Menurut Ayub, BPN tidak pernah memberikan penjelasan mengenai waktu verifikasi. Selain itu, dia tak mengetahui dengan siapa saja verifikasi dilakukan. “Saya tidak mau memberi tanggapan. Verifikasi pihak Pertanahan itu secara sepihak, tidak pernah melibatkan kami,” kata Ayub di kantor Kementerian Koordinator Bidang Kemaritiman, Jakarta, Rabu (1/8).
(Baca juga: Pemda Kupang Beri Syarat PT Garam Gunakan Lahan).
Atas kejadian tersebut, Ayub menuntut BPN untuk lebih transparan ketika memverifikasi lahan yang bersengketa dengan masyarakat. Dia khawatir ada pihak yang merasa dirugikan jika menyetujui keputusan BPN dan berpotensi muncul tudingan persekongkolan pejabat.
Untuk itu, Ayub akan mempelajari dulu hasil verifikasi BPN. Hal tersebut akan kembali dibahas dalam rapat koordinasi terkait ekstensifikasi lahan garam selanjutnya. “Kami akan surati mereka untuk laporkan hasil verifikasinya,” ujar dia.
Saat ini terdapat 255 hektare lahan di Desa Bipolo dan Nunkurus Kabupaten Kupang yang bersengketa karena ada pengakuan HGU dan tanah ulayat. Lahan ini terdiri dari 150 hektare yang masih perawan dan 75 hektare diokupasi masyarakat untuk perikanan.
(Baca pula: Luhut Tawarkan 15% Lahan Sentra Garam NTT Dikelola Masyarakat).
Ada pula lahan seluas 3.720 hektare yang bersengketa. PT Panggung Guna Ganda Semesta mengklaim telah memiliki HGU, meski demikian masyarakat menggugatnya lantaran mengaku telah menempati lahan sejak lama.

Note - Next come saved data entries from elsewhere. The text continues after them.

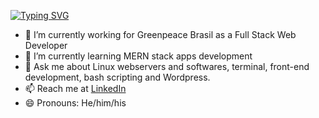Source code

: [![Typing SVG](https://readme-typing-svg.demolab.com?font=Fira+Code&pause=1000&color=7B1111&multiline=true&width=435&lines=Hello%2C+i'm+sadrisco+%F0%9F%91%8B%F0%9F%8F%BB.+)](https://git.io/typing-svg)

- 🔭 I’m currently working for Greenpeace Brasil as a Full Stack Web Developer
- 🌱 I’m currently learning MERN stack apps development
- 💬 Ask me about Linux webservers and softwares, terminal, front-end development, bash scripting and Wordpress.
- 📫 Reach me at [LinkedIn](https://www.linkedin.com/in/sadrisco/)
- 😄 Pronouns: He/him/his


<!--
**sadrisco/sadrisco** is a ✨ _special_ ✨ repository because its `README.md` (this file) appears on your GitHub profile.

Here are some ideas to get you started:


- 👯 I’m looking to collaborate on ...
- 🤔 I’m looking for help with ...
- 💬 Ask me about ...
- 📫 How to reach me: ...
- ⚡ Fun fact: ...
-->
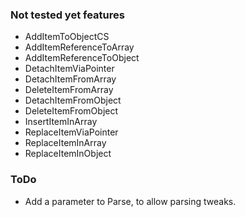 ### Not tested yet features
- AddItemToObjectCS
- AddItemReferenceToArray
- AddItemReferenceToObject
- DetachItemViaPointer
- DetachItemFromArray
- DeleteItemFromArray
- DetachItemFromObject
- DeleteItemFromObject
- InsertItemInArray
- ReplaceItemViaPointer
- ReplaceItemInArray
- ReplaceItemInObject

### ToDo
- Add a parameter to Parse, to allow parsing tweaks.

Sebenarnya, persoalan lahan di sentra garam ini sudah berlangsung cukup lama. Masalah ini membuat sejumlah perusahaan belum bisa memulai investasinya di wilayah tersebut. Selain PT Panggung Guna Ganda Semesta, hal sama dialami PT Garam.
Direktur Operasional PT Garam (Persero) Hartono sempat mengatakan sekitar 225 hektare lahan di desa Bipolo dan Nunkurus Kabupaten Kupang memang belum dikuasai perusahaannya. Akhir Mei lalu, lahan tersebut masih dalam pengakuan HGU dan tanah ulayat.